-- Opening Marker --

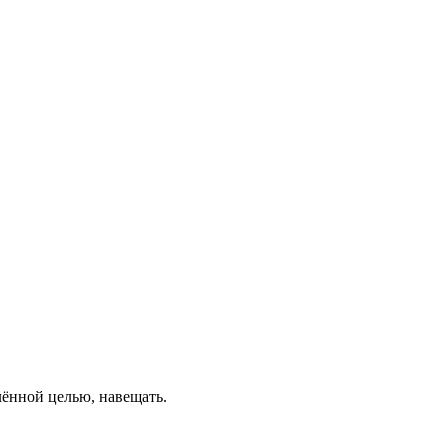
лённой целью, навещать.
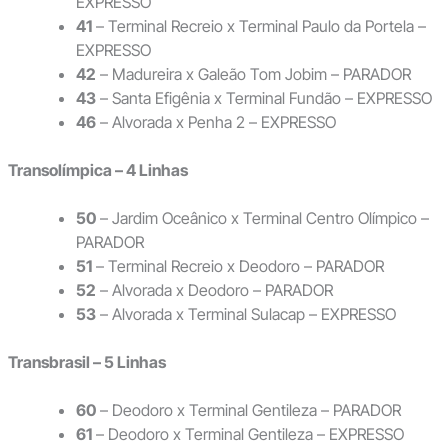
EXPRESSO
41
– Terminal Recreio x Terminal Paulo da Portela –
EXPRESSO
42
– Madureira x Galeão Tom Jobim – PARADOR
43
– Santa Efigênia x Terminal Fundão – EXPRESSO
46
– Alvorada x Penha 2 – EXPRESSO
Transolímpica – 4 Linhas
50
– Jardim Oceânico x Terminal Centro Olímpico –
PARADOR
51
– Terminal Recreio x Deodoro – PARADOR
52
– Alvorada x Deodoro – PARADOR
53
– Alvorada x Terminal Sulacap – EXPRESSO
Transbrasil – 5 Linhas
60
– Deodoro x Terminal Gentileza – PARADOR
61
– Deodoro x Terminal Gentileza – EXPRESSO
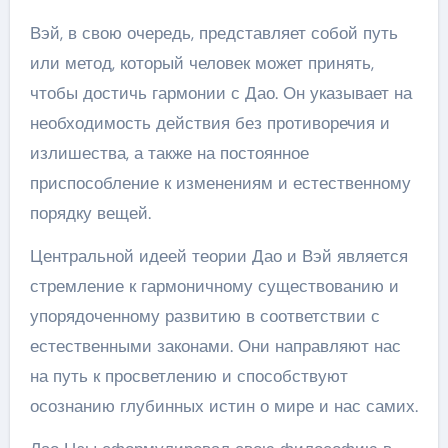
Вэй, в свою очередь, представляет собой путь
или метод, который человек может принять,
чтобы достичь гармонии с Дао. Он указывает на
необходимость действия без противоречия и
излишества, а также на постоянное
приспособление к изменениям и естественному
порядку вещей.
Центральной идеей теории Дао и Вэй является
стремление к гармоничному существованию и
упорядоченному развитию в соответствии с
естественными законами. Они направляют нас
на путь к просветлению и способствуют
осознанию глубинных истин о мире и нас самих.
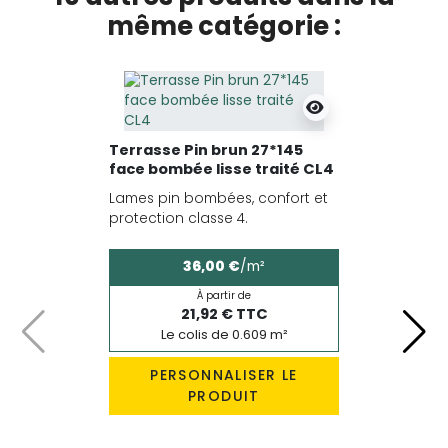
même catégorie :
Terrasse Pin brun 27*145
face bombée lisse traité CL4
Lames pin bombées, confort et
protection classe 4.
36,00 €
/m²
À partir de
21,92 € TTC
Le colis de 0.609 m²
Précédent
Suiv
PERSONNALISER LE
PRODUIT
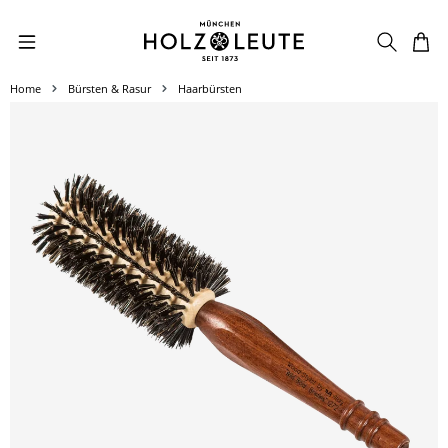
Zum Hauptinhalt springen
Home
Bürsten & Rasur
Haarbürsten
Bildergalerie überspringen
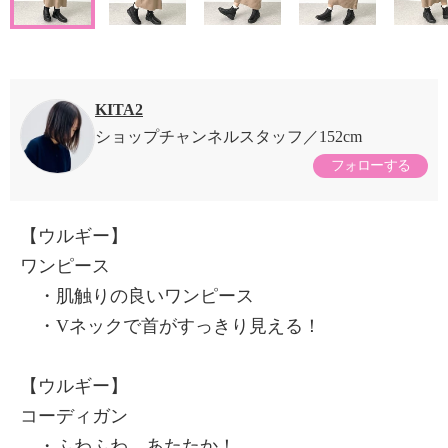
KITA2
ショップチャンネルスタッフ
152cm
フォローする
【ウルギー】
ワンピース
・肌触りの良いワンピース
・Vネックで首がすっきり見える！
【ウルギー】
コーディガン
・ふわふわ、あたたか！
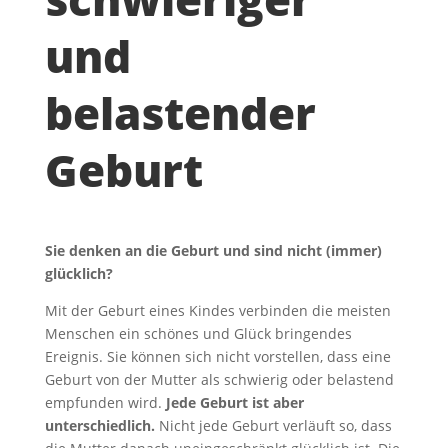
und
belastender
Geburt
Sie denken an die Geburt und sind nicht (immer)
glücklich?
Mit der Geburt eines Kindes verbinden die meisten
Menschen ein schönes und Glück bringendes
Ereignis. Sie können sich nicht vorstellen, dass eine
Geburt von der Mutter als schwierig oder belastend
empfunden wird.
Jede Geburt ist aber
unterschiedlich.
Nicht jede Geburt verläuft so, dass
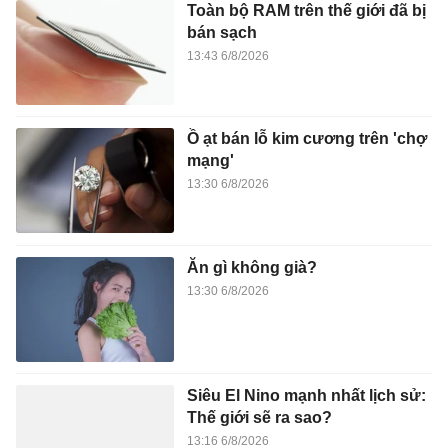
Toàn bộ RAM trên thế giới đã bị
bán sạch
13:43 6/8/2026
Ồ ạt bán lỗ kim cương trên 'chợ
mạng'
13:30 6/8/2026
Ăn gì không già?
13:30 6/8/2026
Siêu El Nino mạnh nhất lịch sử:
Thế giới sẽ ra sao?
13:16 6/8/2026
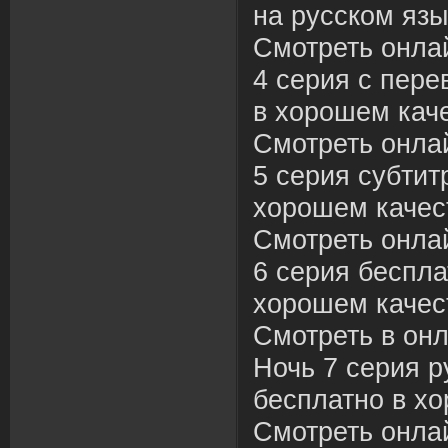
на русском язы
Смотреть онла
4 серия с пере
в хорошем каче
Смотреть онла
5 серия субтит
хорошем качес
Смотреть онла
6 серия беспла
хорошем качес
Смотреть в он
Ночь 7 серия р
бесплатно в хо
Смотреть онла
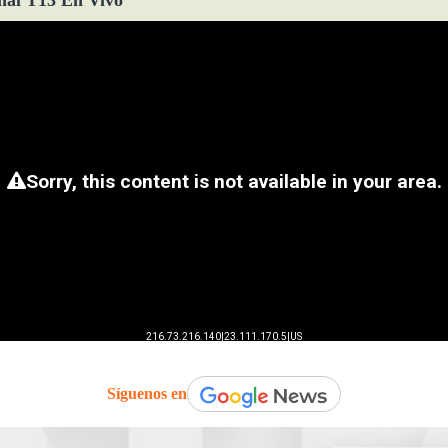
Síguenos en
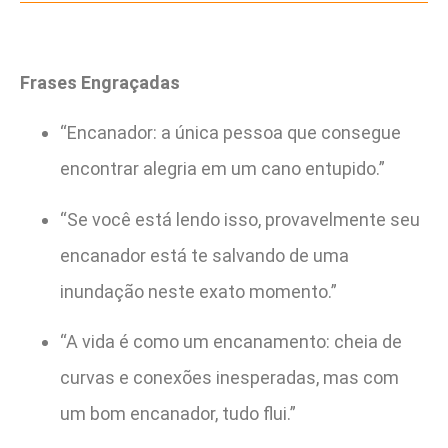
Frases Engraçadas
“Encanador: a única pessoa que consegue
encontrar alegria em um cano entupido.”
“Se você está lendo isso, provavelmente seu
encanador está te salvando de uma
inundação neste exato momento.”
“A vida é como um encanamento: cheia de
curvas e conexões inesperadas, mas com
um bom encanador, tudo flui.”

-- Closing Marker --

- Requirement: Take the lines starting at the one containing "Вэй, в свою очередь, представляет собой путь" and ending at the one containing "Nicht jede Geburt verläuft so, dass", and write them out with "Ereignis" changed to "Erlebnis" and nothing else altered. Leave the pictures out.

- Answer to the exercise:
Вэй, в свою очередь, представляет собой путь
или метод, который человек может принять,
чтобы достичь гармонии с Дао. Он указывает на
необходимость действия без противоречия и
излишества, а также на постоянное
приспособление к изменениям и естественному
порядку вещей.
Центральной идеей теории Дао и Вэй является
стремление к гармоничному существованию и
упорядоченному развитию в соответствии с
естественными законами. Они направляют нас
на путь к просветлению и способствуют
осознанию глубинных истин о мире и нас самих.
même catégorie :
Terrasse Pin brun 27*145
face bombée lisse traité CL4
Lames pin bombées, confort et
protection classe 4.
36,00 €
/m²
À partir de
21,92 € TTC
Le colis de 0.609 m²
Précédent
Suiv
PERSONNALISER LE
PRODUIT
Zum Hauptinhalt springen
Home
Bürsten & Rasur
Haarbürsten
Bildergalerie überspringen
KITA2
ショップチャンネルスタッフ
152cm
フォローする
【ウルギー】
ワンピース
・肌触りの良いワンピース
・Vネックで首がすっきり見える！
【ウルギー】
コーディガン
・ふわふわ、あたたか！
und
belastender
Geburt
Sie denken an die Geburt und sind nicht (immer)
glücklich?
Mit der Geburt eines Kindes verbinden die meisten
Menschen ein schönes und Glück bringendes
Erlebnis. Sie können sich nicht vorstellen, dass eine
Geburt von der Mutter als schwierig oder belastend
empfunden wird.
Jede Geburt ist aber
unterschiedlich.
Nicht jede Geburt verläuft so, dass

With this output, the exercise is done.